The blankets are a mix of 35 colorful seven-inch squares, each one crocheted by a member. The squares are attached together, seven squares long and five squares wide, to form the blankets.
“There’s a need,” Maehr said. “There’s always a need, so we’re trying to fill that need.”
The club also enables other needs to be filled on a more personal level. Bunn recalled a pregnant woman from Pakistan came to the club and learned to crochet a blanket for the baby she was expecting.
“She came back to show the blanket and baby,” Bunn said.
Some club members like the group projects, others prefer to do their own thing. “But if you have a problem,” Maehr said, “we’ll help you with your project.”
Maehr taught her friend of 40 years, Carola Hart, how to crochet.
“It’s fun to sit and do this and actually finish it,” Hart said. “You’ve made something. It’s just a good feeling, especially if you’re doing it to give something away.”

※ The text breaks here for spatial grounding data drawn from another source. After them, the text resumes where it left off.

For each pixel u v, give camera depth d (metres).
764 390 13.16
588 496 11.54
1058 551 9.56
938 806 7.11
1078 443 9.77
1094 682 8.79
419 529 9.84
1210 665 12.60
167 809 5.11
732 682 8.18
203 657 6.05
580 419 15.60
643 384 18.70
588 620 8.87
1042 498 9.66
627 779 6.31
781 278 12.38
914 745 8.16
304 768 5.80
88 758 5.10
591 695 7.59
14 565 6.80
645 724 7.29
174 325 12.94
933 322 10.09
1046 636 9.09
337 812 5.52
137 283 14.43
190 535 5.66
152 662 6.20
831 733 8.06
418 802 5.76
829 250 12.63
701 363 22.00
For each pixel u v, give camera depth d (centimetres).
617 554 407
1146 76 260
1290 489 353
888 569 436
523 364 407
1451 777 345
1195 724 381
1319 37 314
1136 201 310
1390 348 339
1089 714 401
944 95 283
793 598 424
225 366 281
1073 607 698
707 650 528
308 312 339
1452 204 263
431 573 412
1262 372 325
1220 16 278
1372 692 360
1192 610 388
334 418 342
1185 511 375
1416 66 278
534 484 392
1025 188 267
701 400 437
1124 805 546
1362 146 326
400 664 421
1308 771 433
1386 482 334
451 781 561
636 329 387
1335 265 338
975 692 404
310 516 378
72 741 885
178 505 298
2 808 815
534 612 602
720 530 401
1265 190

Crocheting lowers blood pressure, Maehr said. “You can tell by your stitches,” she said. “If they’re real tight, you’re nervous. As you go along, you loosen up. It eases you.”
Maehr added with a laugh, “That’s why I crochet a lot.”
Hart agreed. “Whatever’s in your head goes away,” she said, “because you’re concentrating on what you’re making.”
Through donations, the club provides the yarn and the hooks; participants must bring their own fingers.
“For the library," Bunn said, "the club meets the goal of being a gathering place and an avenue for healthy, social interaction and community building. People discover new interests and continue to be amazed at the variety of programs offered at the library.”